▸ **Excerpt**:
•••
Timothy James Redding (born February 12, 1978) is an American former professional baseball pitcher and more recently the pitching coach for the Hagerstown Suns. He pitched for the Houston Astros, San Diego Padres, Washington Nationals, New York Yankees, New York Mets, and Toronto Blue Jays organizations.

Early years
Redding was born in Rochester, New York. He graduated from Churchville-Chili Senior High School, then played college baseball at Monroe Community College. He is a grandnephew of actress Joyce Randolph, best known for playing Trixie Norton on The Honeymooners.

Playing career

1997–2004: Houston Astros
In the 1997 Major League Baseball Draft Redding was drafted by the Houston Astros in the 20th round (610th). In 2000, with the Kissimmee Cobras of the Florida State League, he was 12-5 with a 2.68 ERA in 24 starts and was selected as a Baseball America 2nd team Minor League All-Star, a High-A All-Star, Florida State League All-Star and Florida State League Pitcher of the Year. In 2001, with the Round Rock Express, he was selected as a Double-A All-Star, the Texas League Pitcher of the Year (and All-Star) and again was selected to the Baseball America 2nd team Minor League All-Stars. He was also recognized as the #3 prospect in the Astros system.
•••
▸ **Data extracts**:
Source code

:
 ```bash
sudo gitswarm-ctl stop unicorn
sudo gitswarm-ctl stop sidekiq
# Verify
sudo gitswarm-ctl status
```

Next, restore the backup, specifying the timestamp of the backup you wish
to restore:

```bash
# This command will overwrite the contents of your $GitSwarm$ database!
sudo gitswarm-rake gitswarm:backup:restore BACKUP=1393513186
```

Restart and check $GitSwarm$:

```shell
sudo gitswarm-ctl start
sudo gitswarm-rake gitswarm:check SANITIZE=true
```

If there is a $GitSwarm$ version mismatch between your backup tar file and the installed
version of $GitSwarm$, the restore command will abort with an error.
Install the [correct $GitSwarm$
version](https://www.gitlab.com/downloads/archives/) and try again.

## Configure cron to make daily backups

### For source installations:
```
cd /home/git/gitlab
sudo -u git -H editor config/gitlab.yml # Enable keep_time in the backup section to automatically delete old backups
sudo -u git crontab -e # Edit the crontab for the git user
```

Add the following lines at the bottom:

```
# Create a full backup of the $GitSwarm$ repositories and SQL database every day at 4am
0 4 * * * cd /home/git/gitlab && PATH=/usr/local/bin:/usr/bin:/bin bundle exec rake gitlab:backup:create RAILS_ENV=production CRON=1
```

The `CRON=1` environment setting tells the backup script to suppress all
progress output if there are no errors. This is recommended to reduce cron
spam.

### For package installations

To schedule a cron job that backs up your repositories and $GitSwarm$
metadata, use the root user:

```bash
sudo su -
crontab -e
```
•••
▸ **Work instruction**: In the text about Timothy James Redding, what were his win-loss record and ERA with the Kissimmee Cobras in 2000?

▸ **Result of the task**: He went 12-5 with a 2.68 ERA in 24 starts.